Священник имел в виду трамвай, ходивший в пригороде Рима. Я решил, что за падре Сансовино шпионят люди Смита, как мы и договаривались, и не придал этому ни малейшего значения.
— Ну как, есть новости о нашем друге? — спросил он, когда отдышался.
— Случилось нечто ужасное, — начал я. — Немецкие ученые, занимавшиеся поисками способа развернуть Карту Творца, мертвы. Кажется, папирус был отравлен микробами антракса.
Выражение лица падре Сансовино внезапно изменилось.
— Когда же мы, люди, поймем, что ответы на наши вопросы нельзя найти во мраке? Когда мы осознаем, что убийством не успокоим своих тревог? Когда же мы сообразим, что враг находится у нас внутри и что именно с самим собой нужно вести ожесточенную борьбу? Боже, пожалей нас! — Это был крик души опечаленного священника.
— Юнио считает, что за отравлением стоите вы, — добавил я.
— Принц ошибается, хотя сейчас это и не важно, — заметил падре Сансовино. — Вы помните скриптора, продавшего Карту Творца Юнио? У него в кармане нашли лист бумаги с изображением восьмиугольника, на каждой из сторон которого значилось имя Иисуса, с надписью: «Я готов принять боль и муку во имя Господа». Это девиз средневекового католического кружка, носившего название «Общество восьмиугольника». В него входили фанатики, готовые защищать католическую религию любой ценой, даже путем насилия, их всегда было восемь. Истоки этой секты следует искать в эпохе религиозных войн, шедших во Франции в конце шестнадцатого — начале семнадцатого века. Вы слышали о монахе по имени Равальяк?
— Нет, — ответил я.
— Он убил Генриха Четвертого Французского, несколько раз пронзив его кинжалом, 14 мая 1610 года. Равальяка всегда считали членом этой зловещей организации, на протяжении истории то появлявшейся, то исчезавшей, так что никто даже не мог убедительно доказать сам факт ее существования и определить, кто в нее входит. В последний раз эти сектанты подали признаки жизни в наполеоновскую эпоху. Разумеется, враги церкви всегда утверждали, что «Общество восьмиугольника» тесно связано со «Священным союзом». Но, уверяю вас, убитый скриптор не имел никакого отношения к шпионским службам Ватикана.

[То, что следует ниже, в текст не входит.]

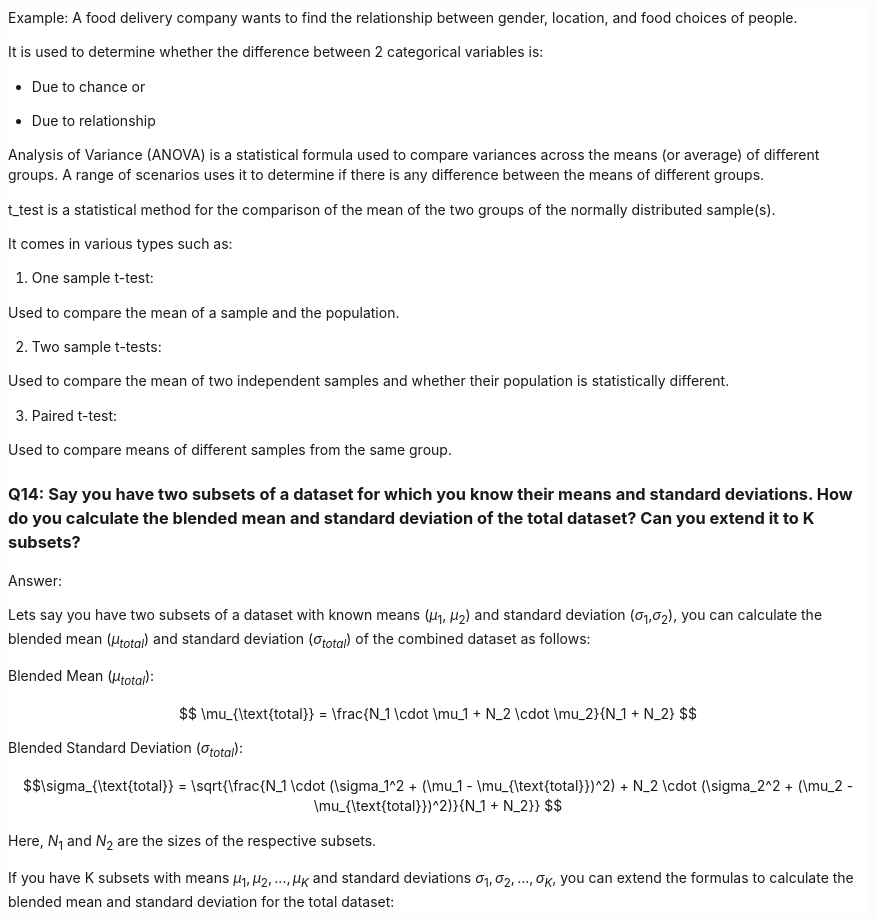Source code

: Example: A food delivery company wants to find the relationship between gender, location, and food choices of people.

It is used to determine whether the difference between 2 categorical variables is:

* Due to chance or

* Due to relationship

Analysis of Variance (ANOVA) is a statistical formula used to compare variances across the means (or average) of different groups. A range of scenarios uses it to determine if there is any difference between the means of different groups.

t_test is a statistical method for the comparison of the mean of the two groups of the normally distributed sample(s).

It comes in various types such as:

1. One sample t-test:

Used to compare the mean of a sample and the population.

2. Two sample t-tests:

Used to compare the mean of two independent samples and whether their population is statistically different.

3. Paired t-test:

Used to compare means of different samples from the same group.

### Q14: Say you have two subsets of a dataset for which you know their means and standard deviations. How do you calculate the blended mean and standard deviation of the total dataset? Can you extend it to K subsets? ###

Answer:

Lets say you have two subsets of a dataset with known means ($μ_1$, $μ_2$) and standard deviation ($σ_1$,$σ_2$), you can calculate the blended mean $(μ_{total})$ and standard deviation $(σ_{total})$ of the combined dataset as follows:

Blended Mean $(μ_{total})$:

$$
\mu_{\text{total}} = \frac{N_1 \cdot \mu_1 + N_2 \cdot \mu_2}{N_1 + N_2}
$$

Blended Standard Deviation $(σ_{total})$:

$$\sigma_{\text{total}} = \sqrt{\frac{N_1 \cdot (\sigma_1^2 + (\mu_1 - \mu_{\text{total}})^2) + N_2 \cdot (\sigma_2^2 + (\mu_2 - \mu_{\text{total}})^2)}{N_1 + N_2}}
$$

Here, $N_1$ and $N_2$ are the sizes of the respective subsets.

If you have K subsets with means $μ_1​,μ_2​,...,μ_K$ and standard deviations $σ_1​,σ_2​,...,σ_K$, you can extend the formulas to calculate the blended mean and standard deviation for the total dataset:
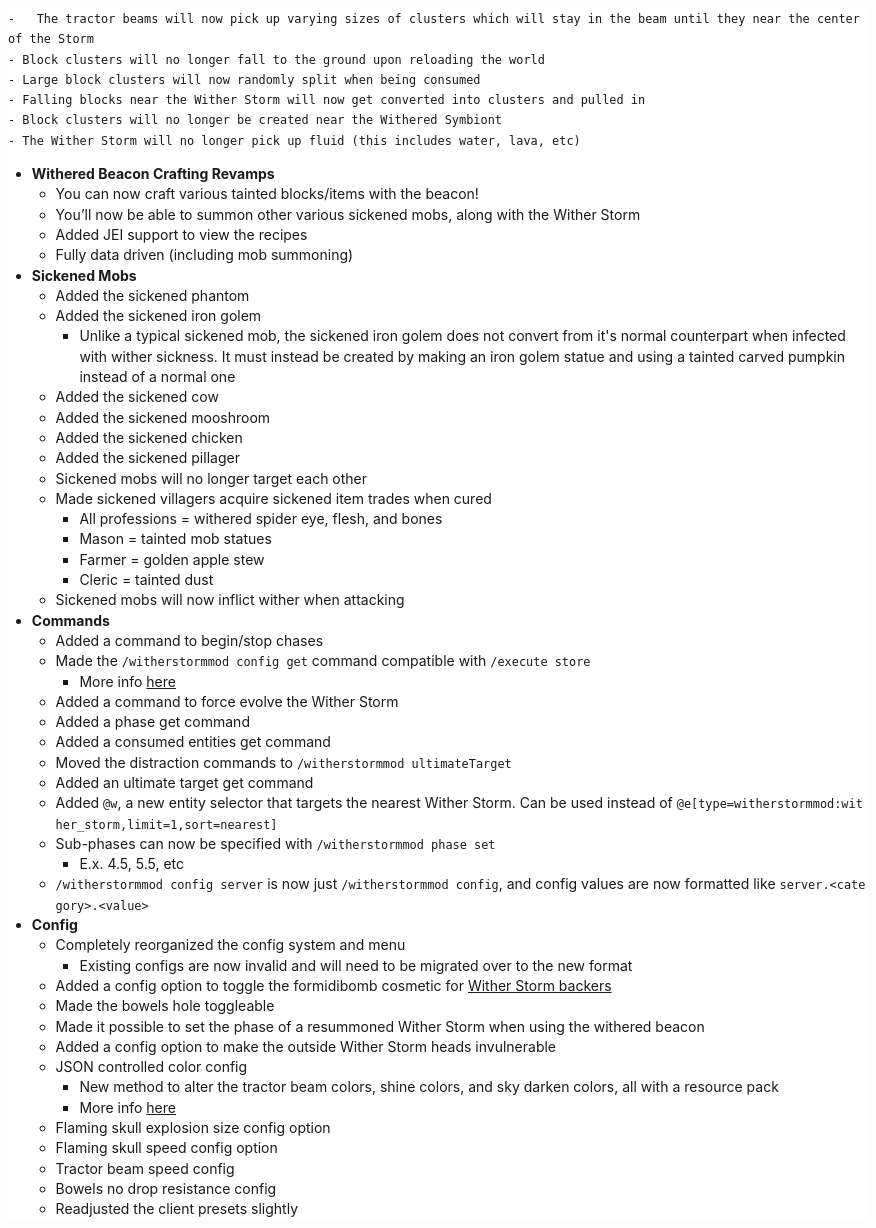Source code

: 	-   The tractor beams will now pick up varying sizes of clusters which will stay in the beam until they near the center of the Storm
	- Block clusters will no longer fall to the ground upon reloading the world
	- Large block clusters will now randomly split when being consumed
	- Falling blocks near the Wither Storm will now get converted into clusters and pulled in
	- Block clusters will no longer be created near the Withered Symbiont
	- The Wither Storm will no longer pick up fluid (this includes water, lava, etc)
-   **Withered Beacon Crafting Revamps**
	-   You can now craft various tainted blocks/items with the beacon!
	-   You’ll now be able to summon other various sickened mobs, along with the Wither Storm
	-   Added JEI support to view the recipes
	-   Fully data driven (including mob summoning)
- **Sickened Mobs**
	- Added the sickened phantom
	- Added the sickened iron golem
		- Unlike a typical sickened mob, the sickened iron golem does not convert from it's normal counterpart when infected with wither sickness. It must instead be created by making an iron golem statue and using a tainted carved pumpkin instead of a normal one
	- Added the sickened cow
	- Added the sickened mooshroom
	- Added the sickened chicken
	- Added the sickened pillager
	- Sickened mobs will no longer target each other
	- Made sickened villagers acquire sickened item trades when cured
		- All professions = withered spider eye, flesh, and bones
		- Mason = tainted mob statues
		- Farmer = golden apple stew
		- Cleric = tainted dust
	- Sickened mobs will now inflict wither when attacking
- **Commands**
	- Added a command to begin/stop chases
	- Made the `/witherstormmod config get` command compatible with `/execute store`
		- More info [here](https://github.com/nonamecrackers2/crackers-wither-storm-mod/wiki/Commands-and-Technical#:~:text=block%20damageable%3A%20command_block_damage-,Config%20Command,-The%20/witherstormmod%20config)
	- Added a command to force evolve the Wither Storm
	- Added a phase get command
	- Added a consumed entities get command
	- Moved the distraction commands to `/witherstormmod ultimateTarget`
	- Added an ultimate target get command
	- Added `@w`, a new entity selector that targets the nearest Wither Storm. Can be used instead of `@e[type=witherstormmod:wither_storm,limit=1,sort=nearest]`
	- Sub-phases can now be specified with `/witherstormmod phase set`
		- E.x. 4.5, 5.5, etc
	- `/witherstormmod config server` is now just `/witherstormmod config`, and config values are now formatted like `server.<category>.<value>`
- **Config**
	- Completely reorganized the config system and menu
		- Existing configs are now invalid and will need to be migrated over to the new format
	- Added a config option to toggle the formidibomb cosmetic for [Wither Storm backers](https://www.patreon.com/user?u=87070090)
	- Made the bowels hole toggleable
	- Made it possible to set the phase of a resummoned Wither Storm when using the withered beacon
	- Added a config option to make the outside Wither Storm heads invulnerable
	- JSON controlled color config
		- New method to alter the tractor beam colors, shine colors, and sky darken colors, all with a resource pack
		- More info [here](https://github.com/nonamecrackers2/crackers-wither-storm-mod/wiki/Advanced-Modification)
	- Flaming skull explosion size config option
	- Flaming skull speed config option
	- Tractor beam speed config
	- Bowels no drop resistance config
	- Readjusted the client presets slightly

— Вы намекаете на то, что этот человек добровольно принес себя в жертву, зная, что после передачи карты его убьют?
— Да, скриптор, похитивший карту, действительно знал, что ему грозит.
— Стало быть, именно по этой причине «Оссерваторе романо» и радио Ватикана не сообщили о его смерти. Предать дело огласке значило бы признать существование в лоне церкви секты убийц, — размышлял я вслух.
— Мы хотели уничтожить зло на корню. Церковь ничто так не угнетало, как сознание, что ее именем прикрывается шайка убийц, хоть они и объявляли себя католиками. Позиция его святейшества по отношению к Гитлеру хорошо известна во всем мире, но это не значит, что папа желает или тем более потворствует осуществлению актов насилия, ставящих под угрозу жизнь немецкого канцлера.